On Thursday, May 28, a jury from Delaware adjudged Boston Scientific guilty and ordered it to pay $100 million to plaintiff 51-year-old Deborah Barba. The Newark resident receives $25 million as compensatory and $75 million as punitive damages.
"The punitive damages the jury awarded in this verdict speak very boldly for themselves," said Fred Thompson, one of Barba's lawyers. "With all the evidence we presented, the jury chose the damages according to the irresponsible behavior it thought Boston Scientific demonstrated. We are pleased that Boston Scientific may finally be receiving the message about the dangers of its transvaginal mesh where it hurts most: its wallet."
In 2009, Barba underwent an implant of Boston Scientific's Pinnacle and Advantage Fit mesh to treat her urinary stress incontinence and the pelvic organ prolapse. However, the mesh caused severe complications and even made two more surgeries to correct the issue; the parts of the device remain in her body and continued causing pain. As a result, in 2011, Barba sued the company.
The trial lasted two weeks and jurors debated for over 7 hours before pronouncing Boston Scientific negligent in creating and designing the device. Moreover, the jury opined that the company had shown failure in alerting doctors and patients of the potential risks.

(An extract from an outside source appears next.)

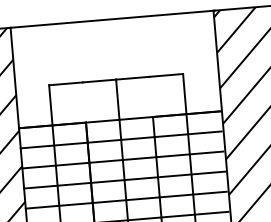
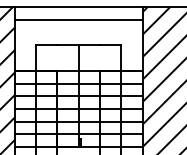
line: (112, 38) -> (78, 19), added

Boston Scientific has over 24,000 product liability lawsuits related to the transvaginal mesh as they caused women pain, bleeding, infections or internal damage as they were made from substandard materials.
In April, the Marlborough-based company revealed that it had managed to make settlements for 2,970 mesh-related lawsuits, shelling out $119 million for the same.
The current verdict is the sixth against Boston Scientific but the largest against it or any other mesh manufacturer for that matter.
Boston Scientific, however, denies allegations that the transvaginal meshes are faulty and that it was negligent in alerting people of the potential risks. A spokesperson for the company revealed that it was in disagreement with the jury's decision and would appeal the same on the basis of "the strength of our evidence."